In January 2015, I was sitting on my couch in disbelief as the news broke on NFL Network that the St. Louis Rams were moving back to Los Angeles where they had spent 48 years before moving to my hometown in the 1990s.
The team I had grown up with and loved despite constantly being in the NFL cellar was gone. Their way out was the stadium. The Edward Jones Dome was a dark stadium that was clearly a relic of the 90s and compared to the stadiums like NRG here in Houston, AT&T Stadium in Dallas and even the St. Louis Cardinals’ new stadium Busch Stadium, the dome wasn’t even close to them.
The city had tried to negotiate with new owner Stan Kroenke to build a new stadium in the greater St. Louis area but the writing was on the wall: he wanted to move to Los Angeles. It made sense for several reasons. More publicity, better financial opportunities, hang out with more celebrities. But the biggest reason was without a doubt the plan Kroenke had for the stadium to be built should the team move.
Kroenke battled fiercely to kill any other stadium proposal in the city in favor of his proposal in which he would own not only the stadium but the area surrounding it as well. This area will include an entertainment center that will have 8.5 million square feet for business parks, condos, hotels, a shopping center and movie theater, a lake with a waterfall fountain and the headquarters for the NFL media department. Basically, a mini city.
It’s obvious why he would want this to be the stadium the NFL decides to run with because he can make a lot of money off it despite the initial construction costs. Those costs made headlines last week when the NFL owners approved raising the debt limit needed for the stadium from $2.5 billion to $4.9 billion.
So when I was a college kid sitting on my couch watching my favorite sports team pack it up and haul out of town to get to their fancy new stadium, I swore I would never say anything positive about Kroenke. This is where I break that oath.
It’s natural to balk at a $4.9 billion project for just about anything let alone a sports stadium with amenities galore around it. With that said, there is something different from this one than the new stadiums that have recently been built in Atlanta, Miami and Minneapolis and future projects like the ones being built in Las Vegas and Arlington. All of those projects have hundreds of millions of dollars of public money being put into them but the Rams’ stadium is entirely privately funded.
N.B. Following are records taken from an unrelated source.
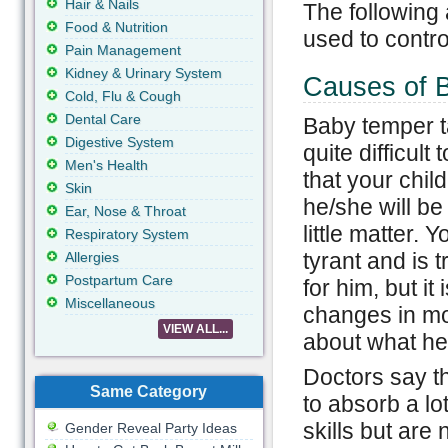
Hair & Nails
The following
Food & Nutrition
used to contro
Pain Management
Kidney & Urinary System
Causes of 
Cold, Flu & Cough
Dental Care
Baby temper t
Digestive System
quite difficult
Men's Health
that your chil
Skin
he/she will be
Ear, Nose & Throat
little matter. 
Respiratory System
tyrant and is 
Allergies
Postpartum Care
for him, but i
Miscellaneous
changes in moo
VIEW ALL...
about what he/
Doctors say th
Same Category
to absorb a lo
skills but are
Gender Reveal Party Ideas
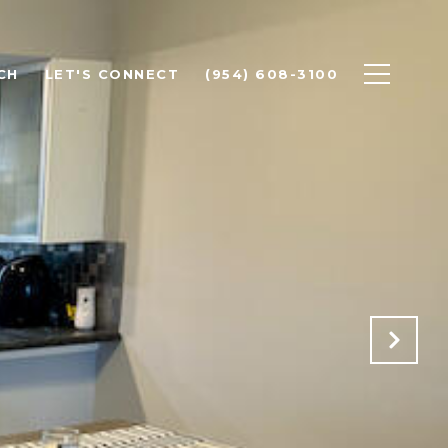
CH
LET'S CONNECT
(954) 608-3100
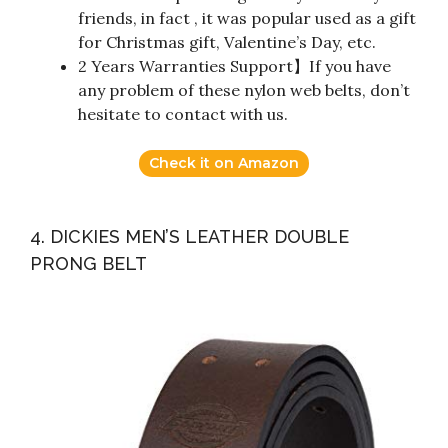
friends, in fact , it was popular used as a gift
for Christmas gift, Valentine’s Day, etc.
2 Years Warranties Support】If you have
any problem of these nylon web belts, don’t
hesitate to contact with us.
Check it on Amazon
4. DICKIES MEN’S LEATHER DOUBLE
PRONG BELT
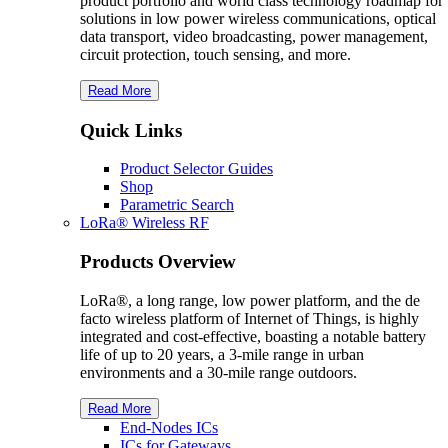
product portfolio and world class technology roadmap for
solutions in low power wireless communications, optical
data transport, video broadcasting, power management,
circuit protection, touch sensing, and more.
Read More
Quick Links
Product Selector Guides
Shop
Parametric Search
L
o
R
a
® Wireless RF
Products Overview
LoRa®, a long range, low power platform, and the de
facto wireless platform of Internet of Things, is highly
integrated and cost-effective, boasting a notable battery
life of up to 20 years, a 3-mile range in urban
environments and a 30-mile range outdoors.
Read More
End-Nodes ICs
ICs for Gateways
This is not a piece to glorify Kroenke as charitable for paying for his own stadium, partially because he managed to fit in a tax reimbursement plan with the city that will effectively make the city pay for things like road and utility work and public parks. So while it’s still a cost, it will likely be much lower than anything previous teams have asked of their cities.
Take the stadium in Minneapolis that hosted the Super Bowl just a few months ago. The stadium was completed in the summer of 2016 and was named U.S. Bank Stadium in a $220 million deal with the Vikings. All that money went straight to the franchise. How much money did the city and state have to pay to build the stadium?
A combined $498 million.
In case you’re thinking the team shoulders most of the load through private funding, let me put your mind at ease. They only paid $3 million more to fund the stadium. So the city is paying for nearly half the cost to build it and yet they keep none of the revenue generated through sponsorship deals, concessions, ticket prices or anything else.
I’m not cherry picking either. The new Las Vegas stadium being built for when the Raiders move in 2020. After trying to get the city of Oakland to spend public funds to renovate an admittedly shoddy stadium and failing, the Raiders’ owner Mark Davis decided to move to Sin City. The stadium being built there is going to cost $1.8 billion for construction. Want to guess who’s carrying most of that load?
The price tag of $750 million is coming in public funding while the Raiders are spending $500 million out of their own pockets. The public is spending more money on a project they won’t see a return on. Owners say that new stadiums elevate the local economy by attracting visitors and tourists and get people in those areas to help local businesses but that’s not true.
An economics professor at Stanford found that “NFL stadiums do not generate significant local economic growth, and the incremental tax revenue is not sufficient to cover any significant financial contribution by the city.” Basically, stadiums are used so infrequently that they don’t have a long-term significant impact on the economy.
So what do the cities get in return for shouldering a significant or, in some cases, most of the financial burden? Just paying off debts for decades to come. One of the biggest slap in the face to the city of St. Louis was they still had to pay off debt for the Rams’ stadium even after they moved.
You may be wondering how city officials let this happen but sports flourishes on emotion. It’s part of the thing that makes it so great. Unfortunately, in this case, it’s what traps officials. They know it’s not financially smart to approve these plans but if the team moves to a city that is willing to do so, they will be seen as the city council or mayor who broke a million fans’ hearts.
So even if Kroenke is seeking tax breaks for his new knockoff Disneyland, it’s better than what everyone else is doing. St. Louis suffered from losing a team but Las Vegas, Atlanta, Minneapolis are all suffering financially because they have theirs.
Owners are billionaires and Kroenke is proving that you can build what amounts to a small town with their own money. They can no longer hide from the fact because of this. If he can privately fund his dream project, the rest should too. It’s time the billionaires pay for themselves.